Overhead of select and interface notifications.

Technical questions regarding the XTC tools and programming with XMOS.
User avatar
RedDave
Experienced Member
Posts: 77
Joined: Fri Oct 05, 2018 4:26 pm

Overhead of select and interface notifications.

Post by RedDave »

I am developing some code to read a serialised bit stream over an LVDS interface. The minimum clock rate is 10MHz, giving me 100ns to read in each bit. I have an eXplorerKit for development, running at 500MHz.

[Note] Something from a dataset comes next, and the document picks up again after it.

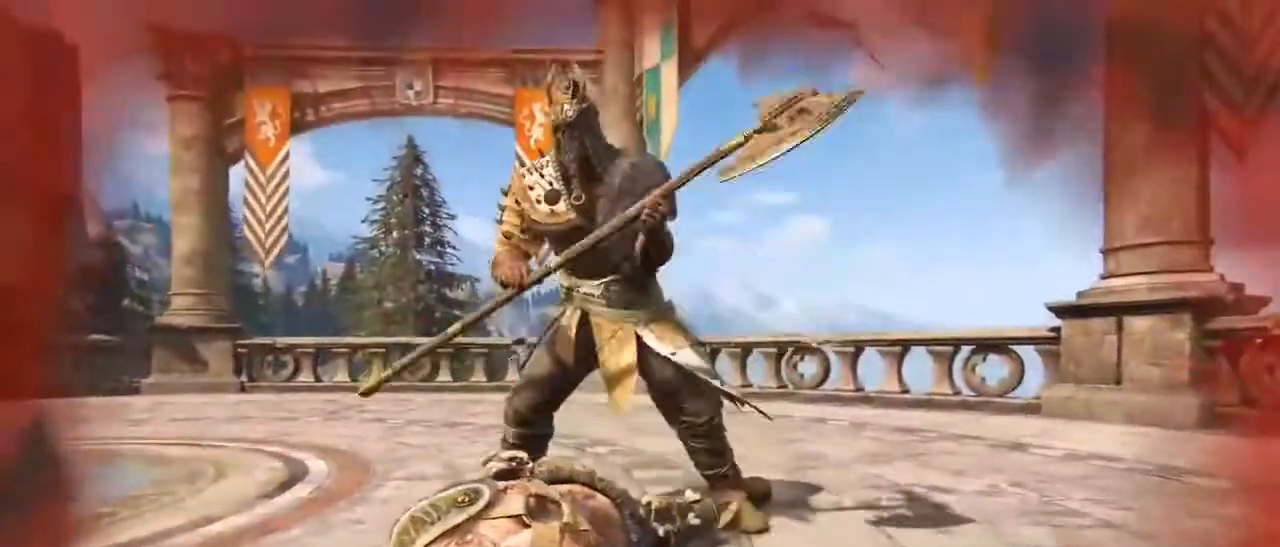
{"keys": [], "mouse": [], "events": [[17, "1", "up"], [84, "4", "up"]]}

There is a FRAME line which goes low when the device starts transmitting data, and then does high after 4 clock cycles. The data sent is 32 bits and clocked by LCLKIN. In this example data are transmitted on SD01 and SD03, one of them is inverted, presumably due to a wiring error.

Image

LCLKIN is generated on the XMOS and I am using it to clock in the data into a buffer.

All this basically works. Evidenced by SD03 being echoed in a lagged form onto p_debug2 when p_debug2 <: sd03; is uncommented.

My problem is this... I have a simple interface to get the data out of the task, it does not yet have a client [hence gives me a warning in main]. If I uncomment the notifier i_tdc.data_ready(); or the get_data case then the whole thing stops working. This implies that there is significant overhead in the notification call to data_ready(), which I thought was supposed to be a very efficient means of pinging a outside tasks. Also that there is an overhead in having a second case statement in my select, even when that case is never hit.

Am I missing something?
Is there a better method for getting the data out of this task in a timely manner that does not cease up this task?

Code: Select all

typedef interface tdc_if
{
    [[clears_notification]] int get_data();
    [[notification]] slave void data_ready();
} tdc_if;

on tile[0] : in buffered port:4 p_comms0 = XS1_PORT_4C;
#define FRAME1  (comms0 & 0x01)
#define SD03  (comms0 & 0x04)

on tile[0] : out port p_debug = XS1_PORT_1E;
on tile[0] : out port p_debug2 = XS1_PORT_1F;

#define REF_WIDTH   (12)
#define STOP_WIDTH  (20)
#define COMMS_WIDTH (REF_WIDTH + STOP_WIDTH)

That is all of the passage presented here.